Predeterminants and uncertainties. What are the constant and mutable factors in your environment? What will remain the same, and what may change? What do you assume — such as customer profile and economic conditions — when making decisions, and do these assumptions constitute reliable probabilities, or unpredictable possibilities? This is perhaps the most difficult part, to sort your assumptions into the truly probable and the merely possible. You need to know this clearly and honestly to maintain only the probable as consistent elements in your scenarios, while playing with alternatives to what’s possible.

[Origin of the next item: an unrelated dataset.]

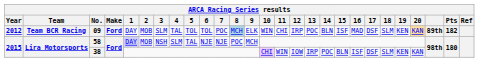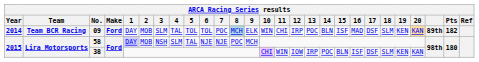09 | Year: 2012 -> 2014
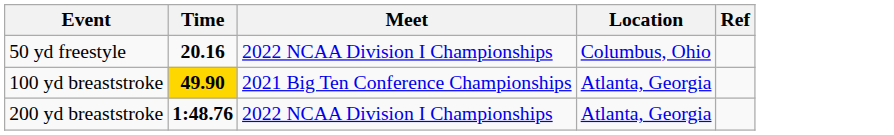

Scenario matrix. Many strategists suggest making a graph on a two-by-two matrix, with two extreme outcomes top and bottom, and two extreme influences right and left — such as, boom times on top, and deep recession on bottom. On the left, you may have positive influences, such as more remodeling activity; on the right, negative influences, such as total economic retrenchment. This is more art than science, but it’s a means to visualize the extremes and explore the grey areas in between. At this stage, you may develop a rough outline of six to nine scenarios. But since you don’t have time to fully develop all of them, decide on no more than three.

Telling stories. Next, you begin to flesh out the chosen scenarios, such as the most desirable (cup runneth over), most probable (business as usual), and least desirable (catastrophe), and piece together each one into a narrative with the same predictable elements (winter will come this year) but changing the unpredictable ones that impact your project (winter will be severe).

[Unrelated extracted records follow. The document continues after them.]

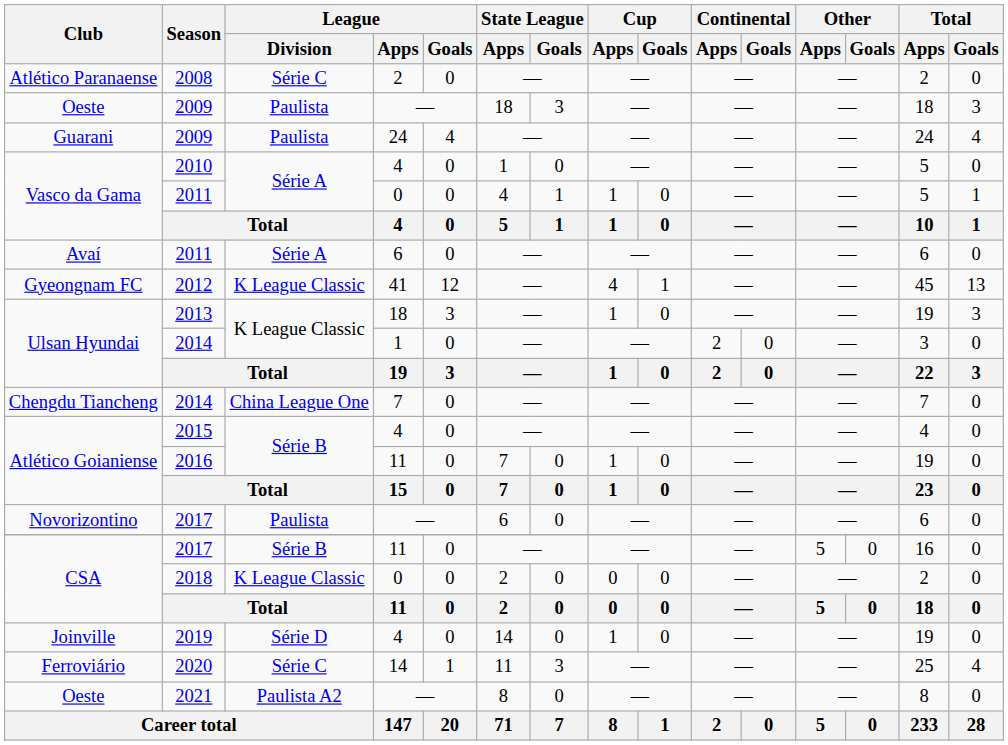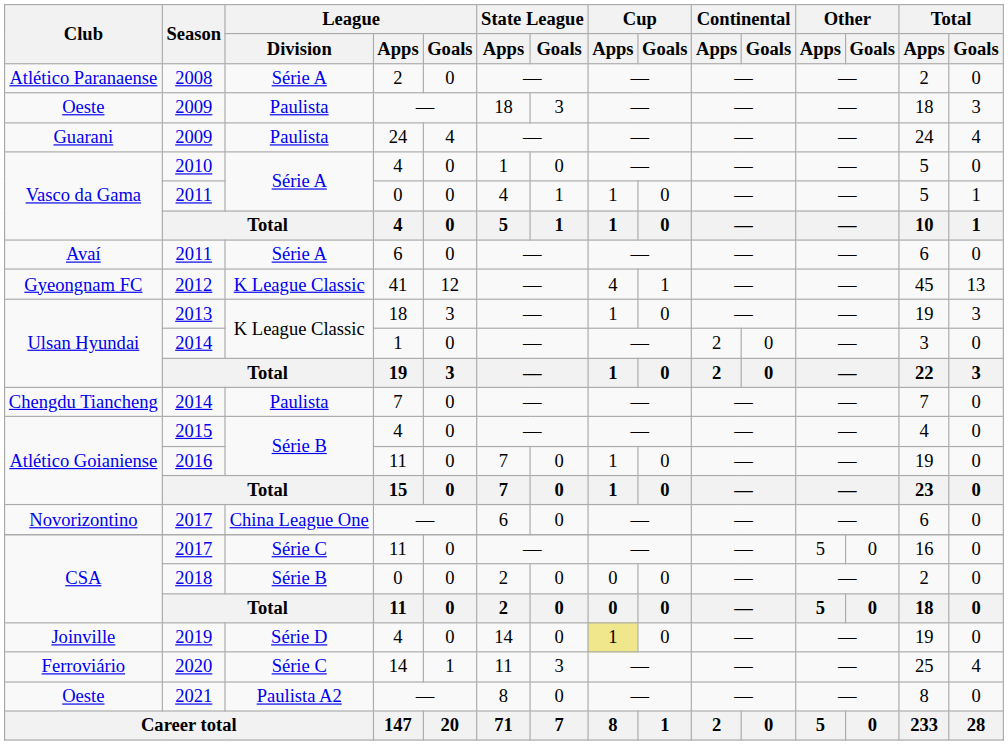2008 | League / Division: Série C -> Série A
Chengdu Tiancheng / 2014 | League / Division: China League One -> Paulista
Novorizontino / 2017 | League / Division: Paulista -> China League One
CSA / 2017 | League / Division: Série B -> Série C
2018 | League / Division: K League Classic -> Série B
2019 | Cup / Apps: no background -> khaki background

Predict and control. With each scenario, the idea is to focus on causality and outcome, not on probability. This helps you to consider possibilities that, while less probable, are potentially catastrophic. At Shell, this technique helped the company not to predict but to prepare for the most improbable of situations, which was that oil producers would refuse to ship their product. By letting your imagination run wild, and then returning to sober thinking, you may pick up on possibilities and subtle changes occurring within your business environment that you would have missed otherwise.

Testing your hypothesis. Once you have fully fleshed out the storyline of each alternate future, plug in the decision you want to make, or the project you will undertake, and see how it plays out in this imaginary movie with alternate endings. As you work through what may happen, think about what changes you would make in your planning with the benefit of this imaginary “hindsight,” just as if you already knew what’s coming to act on that knowledge today — the Back to the Future premise.

Finally, identify the leading indicators for each of the alternate future scenarios that will alert you, in real life, to which future is in fact unfolding. Strategists typically name each scenario and the response plan, such as “harsh winter,” “sunny days,” or “recession strikes.” When real life reveals the real future, you have already rehearsed it and even given it a name.

We can benefit by rehearsing all kinds of future events, such as sales calls and job interviews, but we rarely do. We imagine outcomes, but rarely the storyline that brought them about. Your scenarios can be as simple as asking yourself a few “what if” questions about all the options you can imagine. Mentally rehearse each scenario, your best response to the events, and what elements in your environment foreshadowed this outcome.

If you’re ambitious, organize a formal retreat with your key employees and family members at least once a year to run through this dress rehearsal for life, originally developed to prevent a nuclear holocaust and now used by all major corporations to prepare for the unexpected.

In brief, scenario analysis is a strategic planning exercise of imagining and then analyzing in close detail a range of possible future events that could impact your life and business. Consider these possible outcomes, not to develop a predetermined view of the future, but to prepare for a variety of futures, with a focus on making decisions today that are robust enough to thrive under a variety of unpredictable outcomes.